Небраска говорил все это, по своему обыкновению, просто, безыскусственно, и чувствовалось, что он – действительно человек от земли, который спокойно смотрит в будущее: независимый, упорный, он знает, чего хочет, твердо стоит на ногах, нашел свое место в жизни, и ему не страшны нужда и напасти. Его ничуть не затронула лихорадка тех дней, хотя она охватила не только захолустный городишко, что помешался на спекуляциях, но и всю огромную страну. Все кругом только и говорили что о земле, но Джордж видел – Небраска Крейн тут единственный, кто еще понимает, что значит жить на земле и возделывать ее, и не мыслит себе иной жизни.

Наконец Небраска отвязался от этой компании, заявив, что пойдет покурить. Джордж двинулся следом. Он шел за другом по проходу и уже поравнялся с последней скамьей, как вдруг тихий бесцветный голос произнес:

– Добрый вечер, Уэббер.

Джордж круто обернулся. Перед ним сидел слепой. А он-то совсем про него забыл. Слепой не пошевелился при этих словах. Он все так же слегка опирался на трость, обратив бледное худое лицо к чему-то впереди, словно прислушивался. И снова, как бывало всегда, Джордж ощутил завораживающую силу едва заметной недоброй улыбки, затаившейся в углах губ этого человека. Чуть помедлив, он сказал:

– Судья Бленд.

– Садись, сынок. – И Джордж послушно сел, точно ребенок, околдованный дудочкой гамельнского крысолова. – Пусть мертвые хоронят своих мертвецов, а ты посиди со слепцами.

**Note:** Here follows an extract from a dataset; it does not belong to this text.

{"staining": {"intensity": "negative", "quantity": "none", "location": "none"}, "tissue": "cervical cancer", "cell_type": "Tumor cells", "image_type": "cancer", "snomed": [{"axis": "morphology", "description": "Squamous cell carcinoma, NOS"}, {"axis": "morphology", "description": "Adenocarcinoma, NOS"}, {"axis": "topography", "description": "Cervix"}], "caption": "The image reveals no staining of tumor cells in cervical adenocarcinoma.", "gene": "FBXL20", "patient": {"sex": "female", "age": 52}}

Он говорил ровным, негромким голосом, но слова эти жестоким, убийственным презрением, как вызов, пронзили весь вагон. Люди замолчали и обернулись, будто прошитые электрическим током. Джордж не знал, что сказать; от растерянности он выпалил:

– Я… я… тут едет много наших, либия-хиллских. Я… я говорил с ними… с мэром Кеннеди и…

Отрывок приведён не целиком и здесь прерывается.